Media reports had earlier attributed quotes to the Principal Deputy Assistant Secretary of State for South and Central Asia Alice G Wells during the Congressional hearing. But it later appeared that during the hearing Congresswoman Ann Wagner had posed a question to the State Department official, on Beijing's actions in the Himalayan region and compared them with its manoeuvres in the disputed South China Sea. "Although both countries backed down, China has quietly resumed its activities in Doklam and neither Bhutan nor India has sought to dissuade it. China's activities in the Himalayas remind me of its south China Sea policies," Wagner said.

Wells told Wagner and other lawmakers: "I would assess that India is vigorously defending its northern borders and this (the situation at the northern borders) is a subject of concern to India."

Wells said that the US looks to the Indo-Pacific strategy put forward by the Trump administration in light of the 'South China Sea's Strategy', a reference to China's aggressive claims of sovereignty over all of South China Sea.
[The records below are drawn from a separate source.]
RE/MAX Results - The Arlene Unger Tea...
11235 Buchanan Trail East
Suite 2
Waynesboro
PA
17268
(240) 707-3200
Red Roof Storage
Vietnam, Malaysia, the Philippines, Brunei and Taiwan have counterclaims. "How do we maintain the region to be open, to have maritime security, to not have militarisation that would imperil 70 per cent of global trade?" Wells asked. Wells told Congress that the Trump Administration was supporting India's emergence as a leading global power and a stronger strategic and defense partner.

She said the US was out to enhance interoperability between India and the US to ensure New Delhi can help protect the air and maritime shipping routes that underpin global commerce.